# ViP 211/211K - Video on Demand



## prashp1

Hello. Will Dish Network support Video on Demand on ViP 211/211K? Since it has an external hard drive it is still a DVR. Thanks


----------



## BattleZone

No.


----------



## Michael1

Does it now? No. 

Will it? I don't think anyone knows.


----------



## Jim5506

Dish will not add VOD to the 211/411 because the EHD used is of unknown size.

If Dish reserves 100GB of space for VOD and you connect a 120GB EHD you get less than 20 GB of recording space (more like 5GB because of OS requirements) - this would not result in a very happy camper, and with the minimum EHD size being 50GB, space for both VOD and recordings would be sparse.


----------



## P Smith

Jim5506 said:


> Dish will not add VOD to the 211/411 because the EHD used is of unknown size.

● Given records
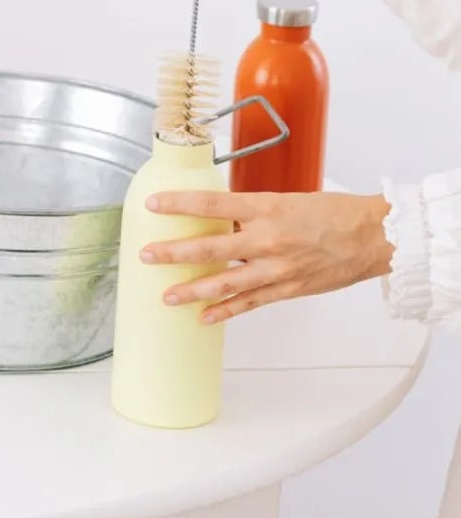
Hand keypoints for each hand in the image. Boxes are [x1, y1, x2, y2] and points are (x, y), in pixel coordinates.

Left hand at [140, 189, 392, 322]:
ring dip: (192, 290)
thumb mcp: (286, 199)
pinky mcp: (286, 289)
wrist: (373, 237)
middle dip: (173, 253)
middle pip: (209, 248)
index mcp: (265, 208)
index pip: (211, 204)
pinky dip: (224, 311)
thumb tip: (215, 218)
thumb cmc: (332, 212)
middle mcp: (267, 239)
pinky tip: (202, 318)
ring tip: (166, 295)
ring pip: (225, 282)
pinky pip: (249, 303)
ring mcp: (276, 268)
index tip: (152, 204)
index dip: (178, 204)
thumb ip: (251, 212)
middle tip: (145, 255)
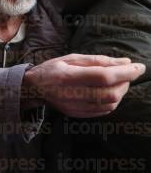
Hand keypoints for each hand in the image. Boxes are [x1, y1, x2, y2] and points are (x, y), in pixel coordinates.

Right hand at [23, 54, 144, 117]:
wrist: (32, 89)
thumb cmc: (52, 69)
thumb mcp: (72, 58)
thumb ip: (99, 60)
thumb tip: (126, 63)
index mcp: (68, 76)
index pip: (103, 76)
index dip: (125, 73)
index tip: (139, 67)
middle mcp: (70, 93)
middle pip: (109, 94)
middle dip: (125, 84)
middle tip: (126, 75)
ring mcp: (73, 106)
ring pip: (109, 104)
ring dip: (120, 93)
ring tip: (117, 83)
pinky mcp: (75, 114)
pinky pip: (102, 111)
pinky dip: (112, 102)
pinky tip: (109, 93)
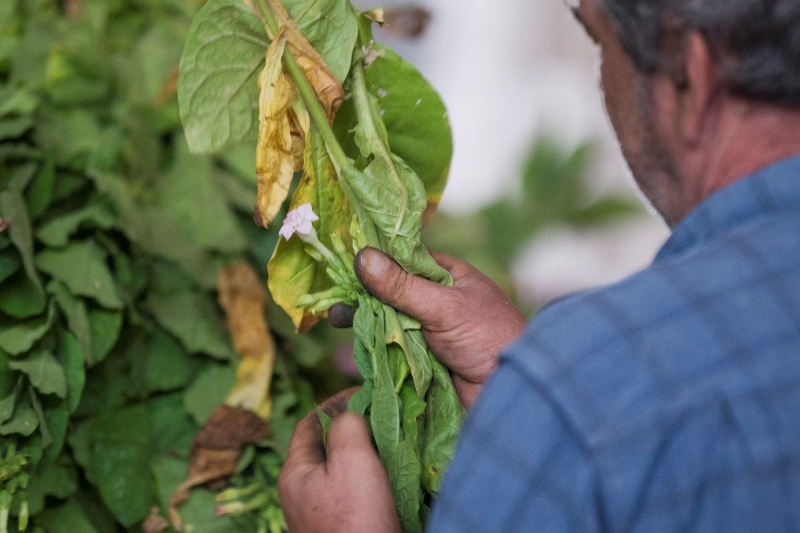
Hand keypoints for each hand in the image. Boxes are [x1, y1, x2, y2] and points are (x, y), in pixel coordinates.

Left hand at [278, 388, 400, 532]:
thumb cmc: (356, 519)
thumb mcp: (352, 460)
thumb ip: (346, 426)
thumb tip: (348, 412)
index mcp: (294, 473)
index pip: (309, 423)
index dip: (335, 403)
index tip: (365, 394)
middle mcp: (299, 493)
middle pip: (323, 446)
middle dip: (350, 427)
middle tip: (380, 417)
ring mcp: (316, 514)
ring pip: (337, 469)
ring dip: (361, 453)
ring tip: (387, 443)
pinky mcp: (335, 528)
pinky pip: (348, 492)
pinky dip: (366, 477)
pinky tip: (386, 477)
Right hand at [335, 247, 526, 408]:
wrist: (513, 392)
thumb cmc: (490, 338)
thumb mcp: (444, 306)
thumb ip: (402, 286)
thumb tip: (362, 256)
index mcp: (448, 275)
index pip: (404, 259)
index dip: (375, 260)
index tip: (342, 261)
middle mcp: (437, 299)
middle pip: (392, 291)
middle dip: (365, 295)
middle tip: (335, 300)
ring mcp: (430, 329)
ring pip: (390, 320)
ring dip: (367, 320)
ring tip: (338, 320)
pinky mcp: (425, 358)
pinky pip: (394, 347)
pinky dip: (377, 345)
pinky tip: (355, 342)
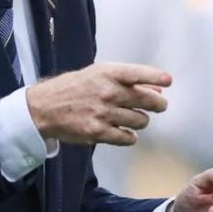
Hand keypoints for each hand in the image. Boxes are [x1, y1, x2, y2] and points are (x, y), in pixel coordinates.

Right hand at [25, 62, 170, 144]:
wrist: (45, 107)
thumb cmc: (74, 88)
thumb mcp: (98, 75)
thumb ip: (128, 81)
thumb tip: (158, 89)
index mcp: (106, 73)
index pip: (136, 73)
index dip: (155, 76)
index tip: (168, 80)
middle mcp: (106, 92)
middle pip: (148, 101)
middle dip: (158, 104)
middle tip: (158, 105)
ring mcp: (103, 113)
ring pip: (142, 121)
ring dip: (140, 120)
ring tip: (129, 117)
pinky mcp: (98, 132)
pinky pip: (129, 138)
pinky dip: (129, 136)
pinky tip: (121, 130)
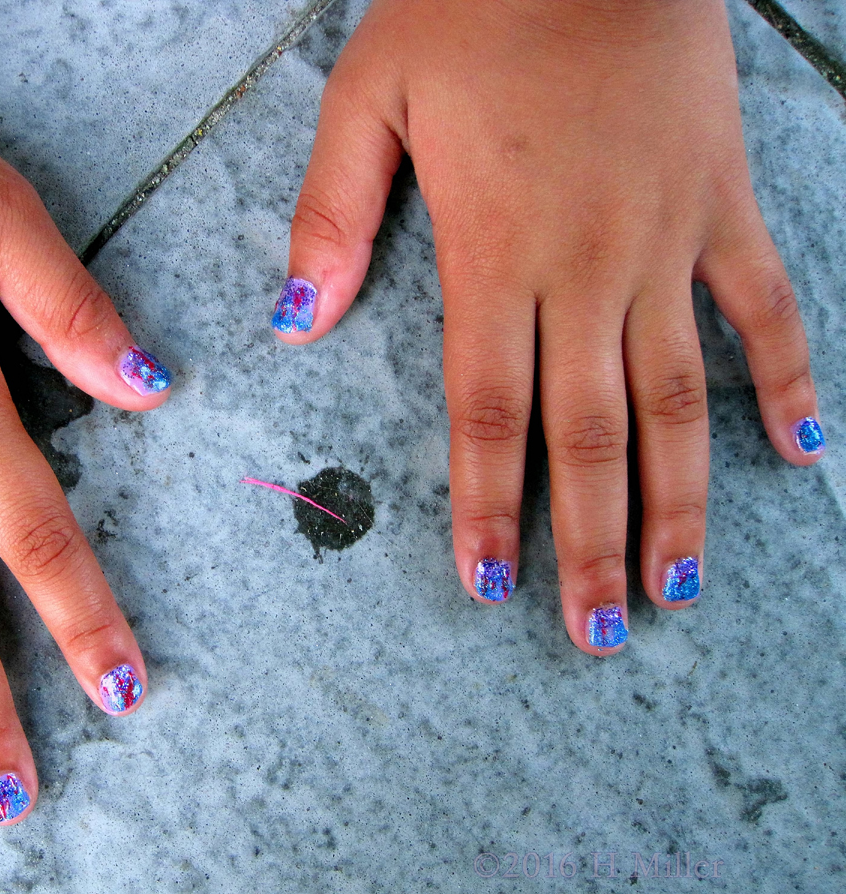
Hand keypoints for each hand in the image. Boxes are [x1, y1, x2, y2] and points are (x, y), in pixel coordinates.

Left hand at [275, 0, 821, 653]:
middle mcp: (585, 268)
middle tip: (596, 632)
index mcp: (493, 253)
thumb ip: (331, 215)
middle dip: (586, 542)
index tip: (493, 585)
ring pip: (679, 396)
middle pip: (587, 434)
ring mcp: (666, 241)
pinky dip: (789, 378)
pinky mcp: (723, 204)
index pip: (488, 411)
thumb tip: (297, 323)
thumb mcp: (369, 95)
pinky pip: (768, 305)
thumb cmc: (473, 5)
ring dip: (682, 499)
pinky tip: (802, 453)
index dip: (489, 504)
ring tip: (680, 586)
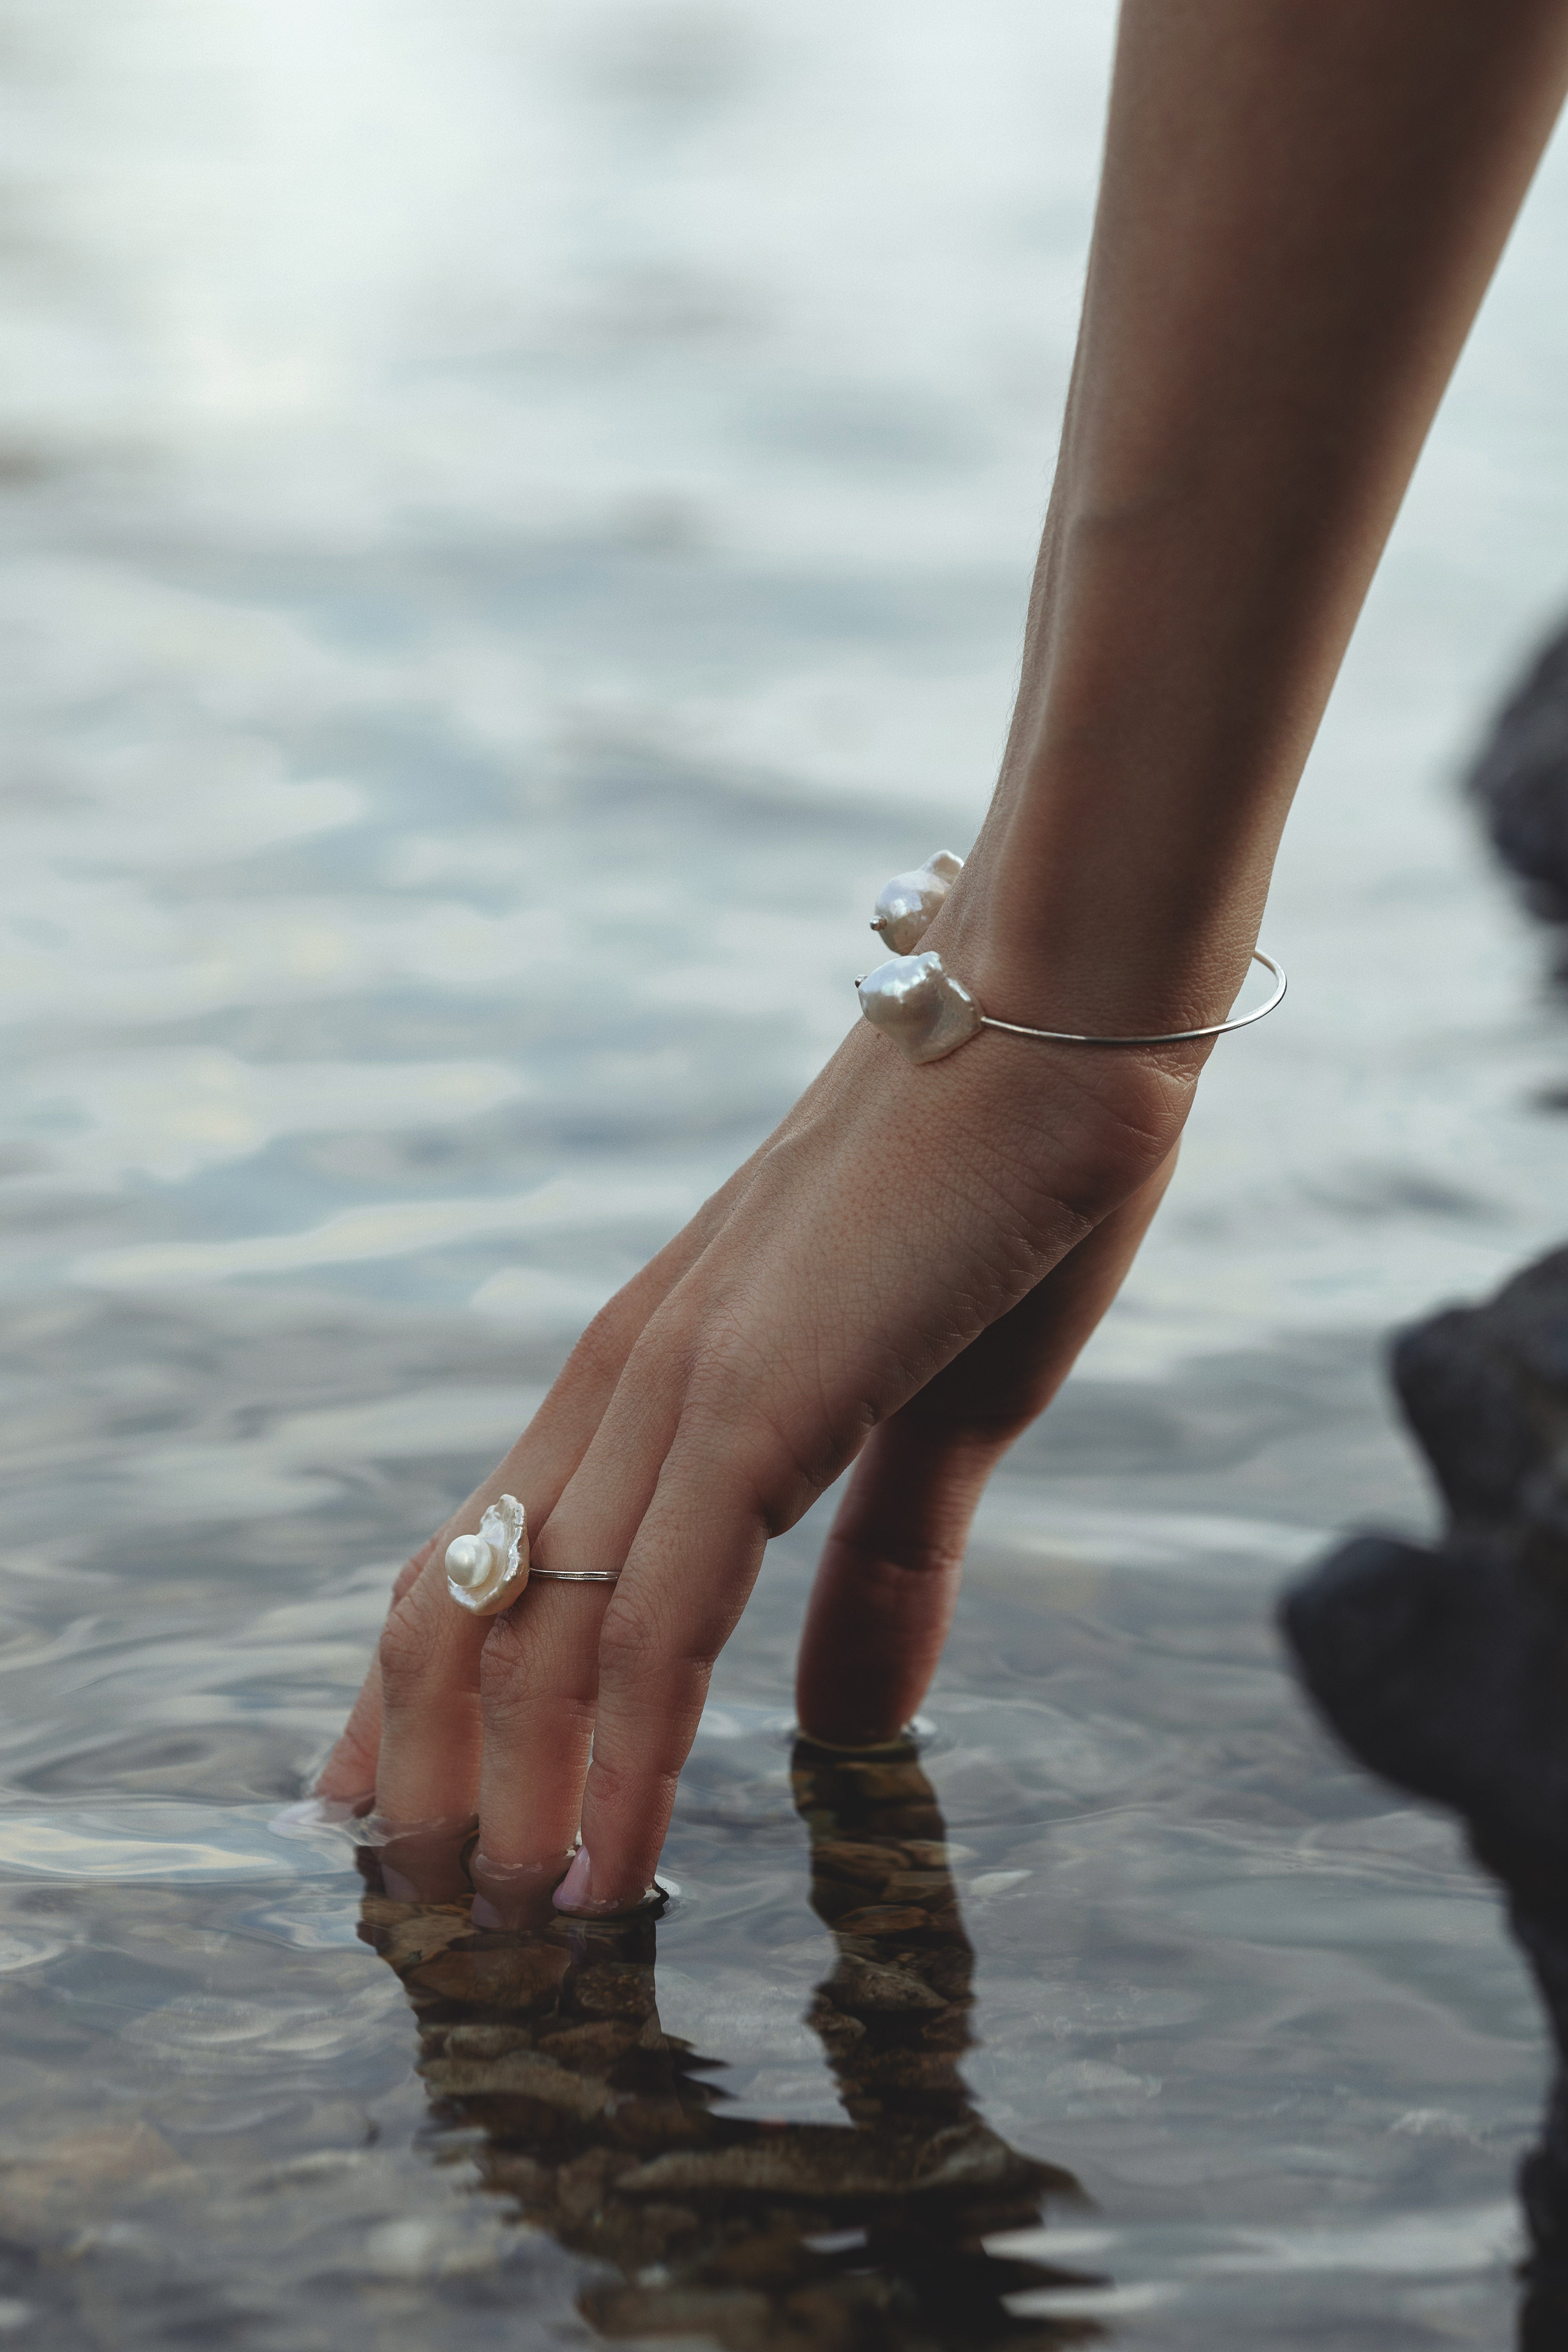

● Instructions
1) Sum up the ViP 211/211K video-on-demand thread in two sentences.
2) In the ViP 211/211K thread, what is given as the minimum external hard drive size?
3) Pick up the ViP 211/211K video-on-demand thread after its last line and keep it going.

● Answers for the tasks
1) A poster asks whether Dish Network will support Video on Demand on the ViP 211/211K, since its external hard drive makes it a DVR. Replies say it does not now, one adds that no one seems to know whether it will, and another argues that Dish will not add it because the external drive is of unknown size, so reserving space for VOD would leave little room for recordings.

2) 50GB.

3)
> 
> If Dish reserves 100GB of space for VOD and you connect a 120GB EHD you get less than 20 GB of recording space (more like 5GB because of OS requirements) - this would not result in a very happy camper, and with the minimum EHD size being 50GB, space for both VOD and recordings would be sparse.


It shouldn't be that dumb. 
Any programmer would check disk space/size and could make more appropriate decision and would inform a customer why it cannot be done now and what he/she should do to get the feature.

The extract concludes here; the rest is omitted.